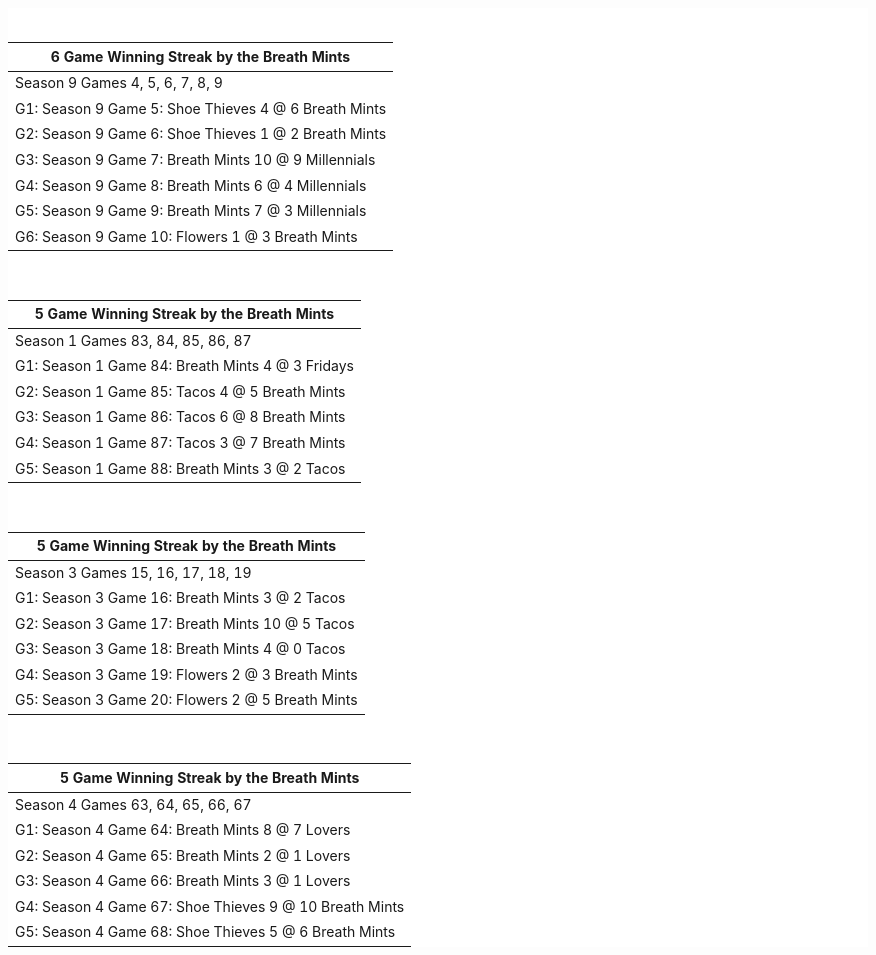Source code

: <br />

| 6 Game Winning Streak by the Breath Mints |
| ----- |
| Season 9 Games 4, 5, 6, 7, 8, 9 |
| G1: Season 9 Game 5: Shoe Thieves 4  @  6 Breath Mints |
| G2: Season 9 Game 6: Shoe Thieves 1  @  2 Breath Mints |
| G3: Season 9 Game 7: Breath Mints 10 @  9 Millennials |
| G4: Season 9 Game 8: Breath Mints 6  @  4 Millennials |
| G5: Season 9 Game 9: Breath Mints 7  @  3 Millennials |
| G6: Season 9 Game 10: Flowers 1  @  3 Breath Mints |

<br />

| 5 Game Winning Streak by the Breath Mints |
| ----- |
| Season 1 Games 83, 84, 85, 86, 87 |
| G1: Season 1 Game 84: Breath Mints 4  @  3 Fridays |
| G2: Season 1 Game 85: Tacos 4  @  5 Breath Mints |
| G3: Season 1 Game 86: Tacos 6  @  8 Breath Mints |
| G4: Season 1 Game 87: Tacos 3  @  7 Breath Mints |
| G5: Season 1 Game 88: Breath Mints 3  @  2 Tacos |

<br />

| 5 Game Winning Streak by the Breath Mints |
| ----- |
| Season 3 Games 15, 16, 17, 18, 19 |
| G1: Season 3 Game 16: Breath Mints 3  @  2 Tacos |
| G2: Season 3 Game 17: Breath Mints 10 @  5 Tacos |
| G3: Season 3 Game 18: Breath Mints 4  @  0 Tacos |
| G4: Season 3 Game 19: Flowers 2  @  3 Breath Mints |
| G5: Season 3 Game 20: Flowers 2  @  5 Breath Mints |

<br />

| 5 Game Winning Streak by the Breath Mints |
| ----- |
| Season 4 Games 63, 64, 65, 66, 67 |
| G1: Season 4 Game 64: Breath Mints 8  @  7 Lovers |
| G2: Season 4 Game 65: Breath Mints 2  @  1 Lovers |
| G3: Season 4 Game 66: Breath Mints 3  @  1 Lovers |
| G4: Season 4 Game 67: Shoe Thieves 9  @ 10 Breath Mints |
| G5: Season 4 Game 68: Shoe Thieves 5  @  6 Breath Mints |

════

Reproduce the records exactly, starting with their first line and ending with the line that contains "2 Breath Mints |", though pictures should be dropped.

▸ **RESPONSE**
Source code

: <br />

| 6 Game Winning Streak by the Breath Mints |
| ----- |
| Season 9 Games 4, 5, 6, 7, 8, 9 |
| G1: Season 9 Game 5: Shoe Thieves 4  @  6 Breath Mints |
| G2: Season 9 Game 6: Shoe Thieves 1  @  2 Breath Mints |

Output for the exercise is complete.